More on the t.test() function • t.test(x, y, alternative=“two.sided”, mu=0, paired=FALSE, var.equal =FALSE, conf.level=0.95, …) • t.test(x,y,”two.sided”, ,,TRUE,0.99) # this is not readable!
t.test() results list • list with multiple values. • since it’s a list, use the $ operator to extract values • also possible to use list[[]], (not worth it) • catherine <- c(rnorm(10, 5, 2), rnorm(10, 3, 3)) #make a vector • ramsi <- t.test(catherine[1:10], catherine[11:20]) • ramsi # this shows the standard t.test() output • str(ramsi) # lets see the variables
library(multtest) • look at your handout, we’ll fiddle with it. • this is a library of routines or functions that someone has written. • must first be called with library(multtest) • one of the functions is mt.sample.teststat()
writing functions • my.function <- function(a,b,c) {this, that,return(whatever)} • cubism <- function(a = 3) { b <- (a*a*a) • return(b) } • also c(b) instead of return • cubism() # default is 27 • cubism(4) # better be 64!

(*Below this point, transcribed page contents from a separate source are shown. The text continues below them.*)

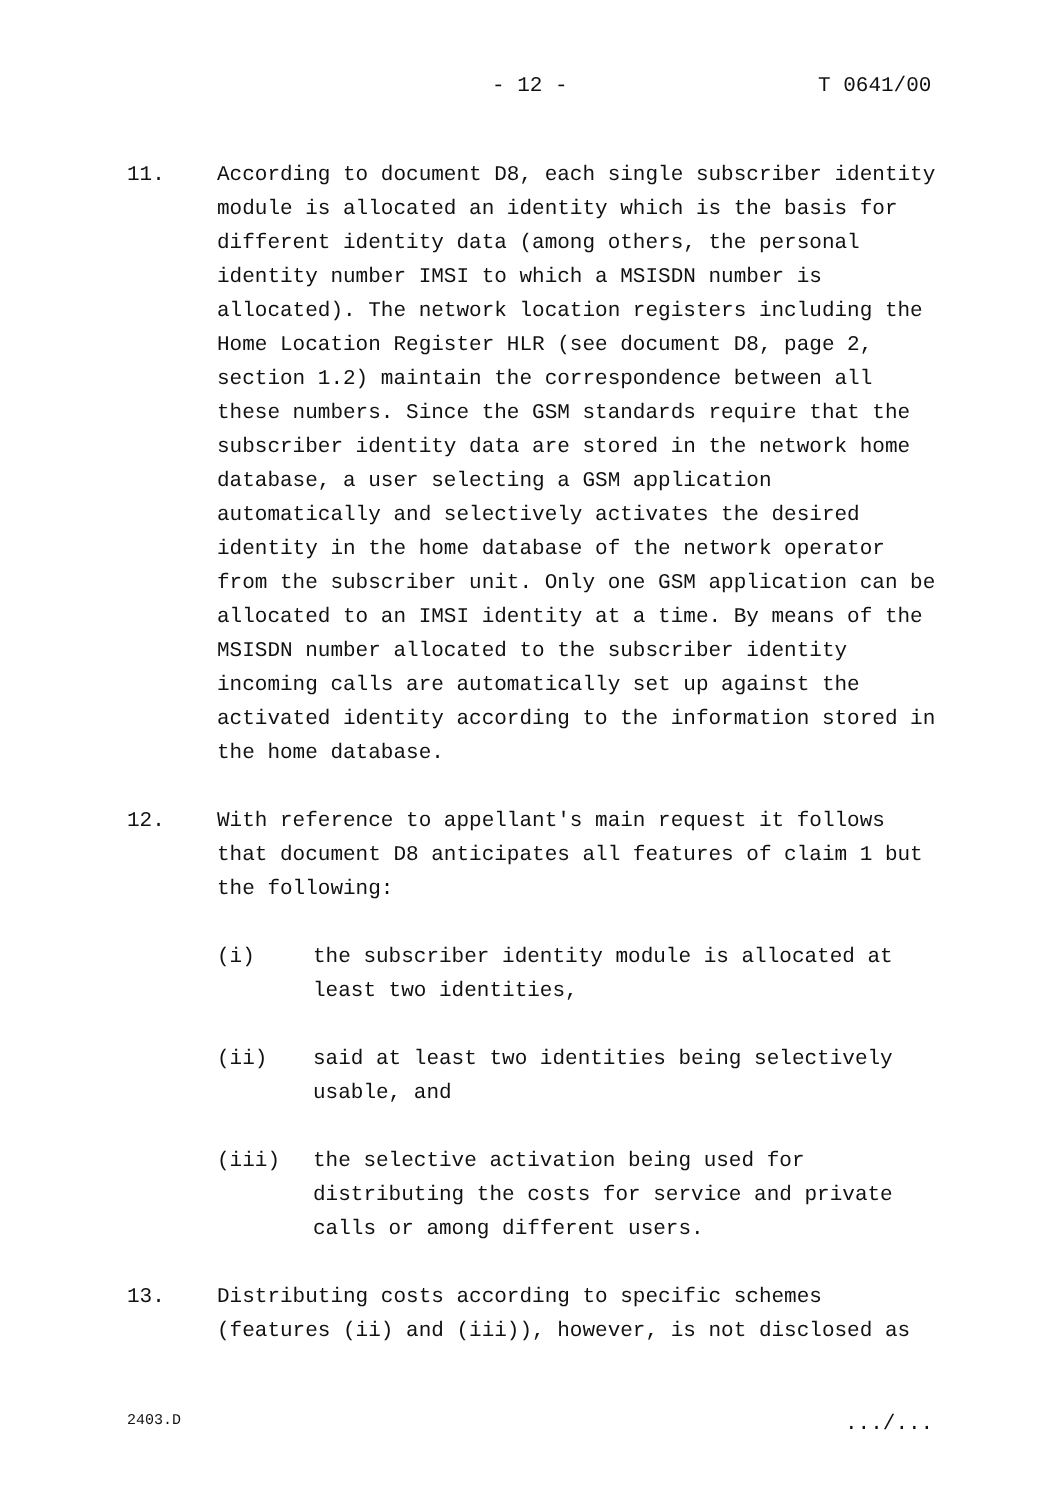- 12 - T 0641/00
11. According to document D8, each single subscriber identity module is allocated an identity which is the basis for different identity data (among others, the personal identity number IMSI to which a MSISDN number is allocated). The network location registers including the Home Location Register HLR (see document D8, page 2, section 1.2) maintain the correspondence between all these numbers. Since the GSM standards require that the subscriber identity data are stored in the network home database, a user selecting a GSM application automatically and selectively activates the desired identity in the home database of the network operator from the subscriber unit. Only one GSM application can be allocated to an IMSI identity at a time. By means of the MSISDN number allocated to the subscriber identity incoming calls are automatically set up against the activated identity according to the information stored in the home database.
12. With reference to appellant's main request it follows that document D8 anticipates all features of claim 1 but the following:
(i) the subscriber identity module is allocated at least two identities,
(ii) said at least two identities being selectively usable, and
(iii) the selective activation being used for distributing the costs for service and private calls or among different users.
13. Distributing costs according to specific schemes (features (ii) and (iii)), however, is not disclosed as
2403.D .../...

another not-so-silly function • number to times a number (variable name number) is bigger than a series of numbers (variable name series) freq <- function(series=1:20, number=11){ instances <- series[series > number] answer <- length(instances) return(answer) }
Permuted t.test() • take a vector of gene expression data. • calculate a t-statistic for it using a t.test() • jumble the data and take another t.test() • rinse and repeat for all possibilities • how many times is the real t-statistic better than or equal to the permutations? • this is your real p-value • this permuted t-test is distribution free since you are using sampling to generate the actual distribution of the data instead of relying on some theoretical normal dist.
making your own function • homework assignment will be to generate at permuted.t.test() for microarray data • once this works, you’ll have it for ever. • you’ll forget how to use gene spring, but you’ll always have a record of your function or your entire data analysis. • I have only seen farther because I stood on the shoulder’s of giants. • use multtest….can it be done without multtest?
What is Bioconductor? • set of routines and functions to perform microarray analysis • all are used within R and can therefore be manipulated and altered. • tough to use without R • my analysis is about ½ and ½ R and Bioconductor libraries… • open group with mailing list.
Lecture 2 • you all have 24 arrays of muscle tissue from normal, obese and morbidly obese men • we want to read these all in, perform some QC/QA and see which genes are differentially expressed using a permuted t test.